Search the data below for "Bioquímica"; list each line that holds it.

START Data section

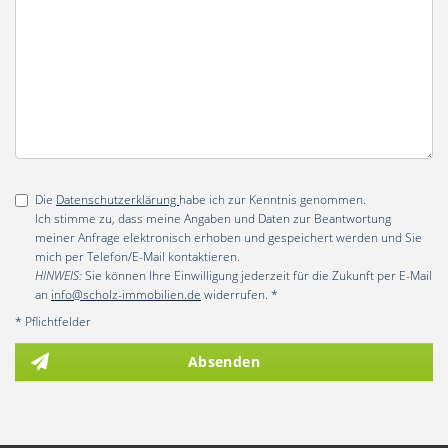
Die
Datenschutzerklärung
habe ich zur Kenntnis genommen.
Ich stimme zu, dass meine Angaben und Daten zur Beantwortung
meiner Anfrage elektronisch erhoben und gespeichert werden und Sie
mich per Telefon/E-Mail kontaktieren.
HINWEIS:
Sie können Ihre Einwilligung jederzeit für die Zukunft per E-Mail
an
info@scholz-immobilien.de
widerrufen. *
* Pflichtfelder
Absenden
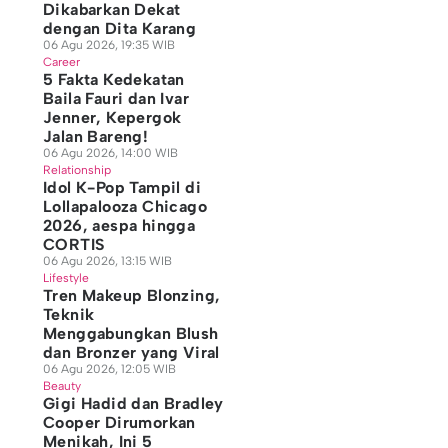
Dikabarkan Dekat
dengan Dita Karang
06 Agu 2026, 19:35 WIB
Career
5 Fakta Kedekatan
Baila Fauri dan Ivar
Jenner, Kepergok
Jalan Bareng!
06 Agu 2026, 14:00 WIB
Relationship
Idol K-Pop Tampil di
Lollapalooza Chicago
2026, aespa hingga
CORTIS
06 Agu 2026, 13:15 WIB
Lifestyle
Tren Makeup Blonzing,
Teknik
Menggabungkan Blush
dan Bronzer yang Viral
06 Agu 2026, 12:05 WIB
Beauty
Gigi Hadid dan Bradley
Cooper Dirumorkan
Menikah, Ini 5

END Data section
START Data section

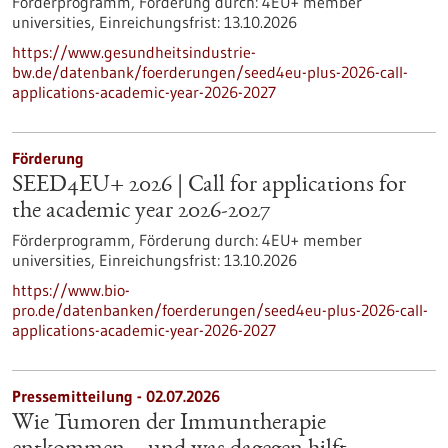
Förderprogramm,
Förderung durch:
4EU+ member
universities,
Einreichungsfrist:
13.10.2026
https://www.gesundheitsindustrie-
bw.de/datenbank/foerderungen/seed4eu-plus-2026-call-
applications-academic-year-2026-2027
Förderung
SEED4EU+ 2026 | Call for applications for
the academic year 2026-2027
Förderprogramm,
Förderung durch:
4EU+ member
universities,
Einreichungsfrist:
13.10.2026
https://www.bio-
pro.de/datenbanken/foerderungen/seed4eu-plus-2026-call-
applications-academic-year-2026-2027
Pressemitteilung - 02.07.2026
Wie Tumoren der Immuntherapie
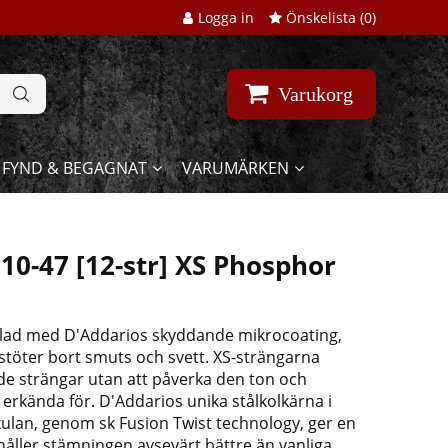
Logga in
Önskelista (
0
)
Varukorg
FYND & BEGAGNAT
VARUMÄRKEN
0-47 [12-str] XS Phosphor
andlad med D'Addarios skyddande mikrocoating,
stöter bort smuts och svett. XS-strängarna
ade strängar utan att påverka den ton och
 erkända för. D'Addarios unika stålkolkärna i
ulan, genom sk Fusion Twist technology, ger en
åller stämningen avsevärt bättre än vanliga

END Data section
START Data section

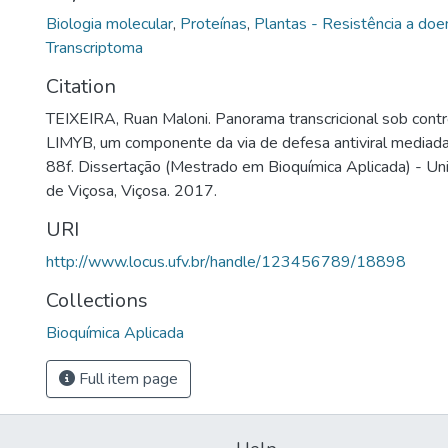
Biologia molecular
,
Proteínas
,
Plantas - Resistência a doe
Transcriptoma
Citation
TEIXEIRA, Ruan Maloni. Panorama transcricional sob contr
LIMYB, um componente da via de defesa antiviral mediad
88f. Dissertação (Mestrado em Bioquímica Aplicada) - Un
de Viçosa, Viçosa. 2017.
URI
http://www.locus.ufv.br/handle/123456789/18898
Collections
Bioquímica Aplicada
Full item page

END Data section

*Task result*
88f. Dissertação (Mestrado em Bioquímica Aplicada) - Un
Bioquímica Aplicada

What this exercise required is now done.